WHAT YOU ARE ASKED TO DO -
Convert the lines of the records into a JSON list of strings, one string per line, leaving out blank lines and the pictures.
**** EXERCISE INPUTS
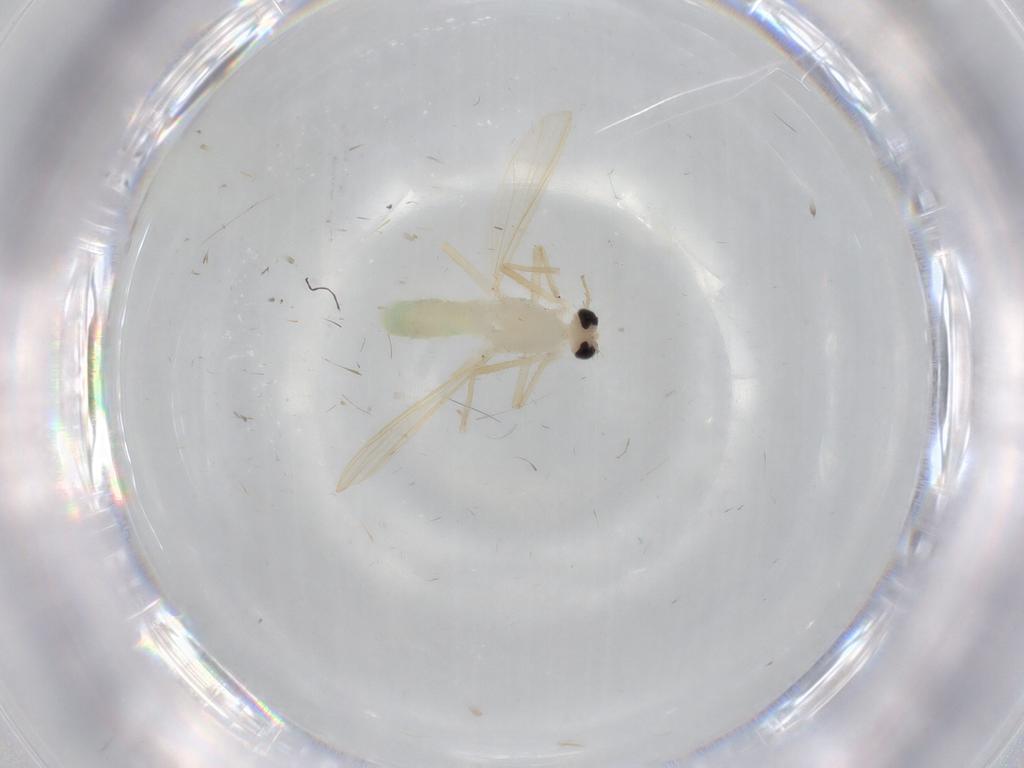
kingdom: Animalia
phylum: Arthropoda
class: Insecta
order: Diptera
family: Chironomidae
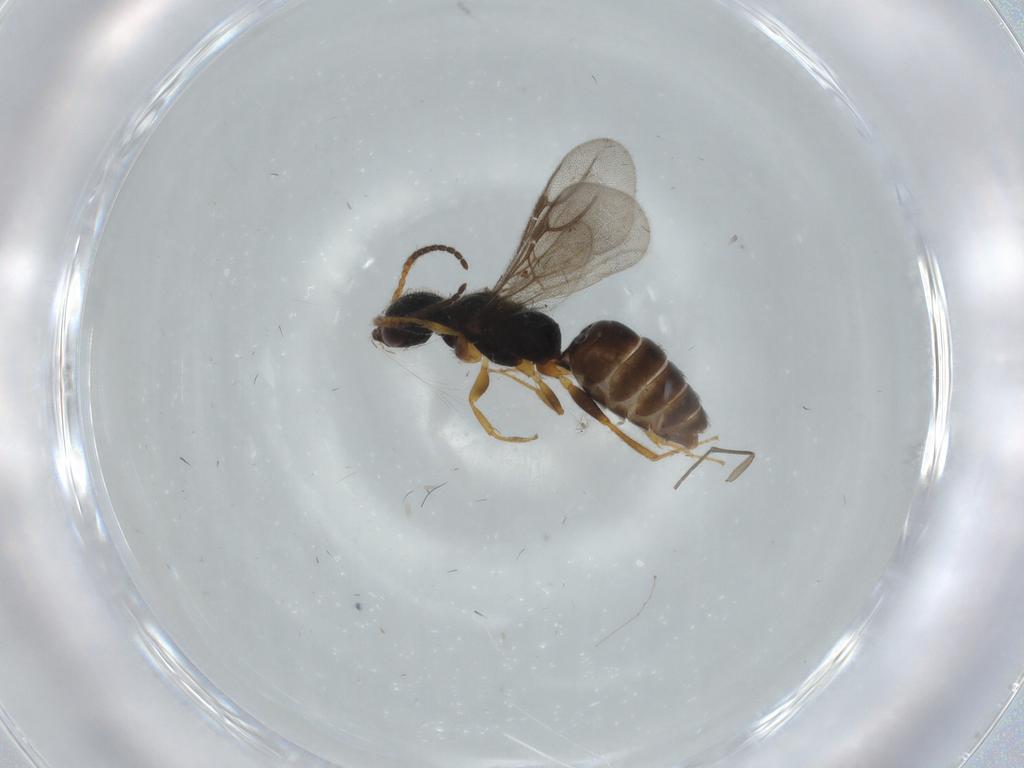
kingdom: Animalia
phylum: Arthropoda
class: Insecta
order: Hymenoptera
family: Bethylidae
********
WRITTEN RESPONSE -
[
  "kingdom: Animalia",
  "phylum: Arthropoda",
  "class: Insecta",
  "order: Diptera",
  "family: Chironomidae",
  "kingdom: Animalia",
  "phylum: Arthropoda",
  "class: Insecta",
  "order: Hymenoptera",
  "family: Bethylidae"
]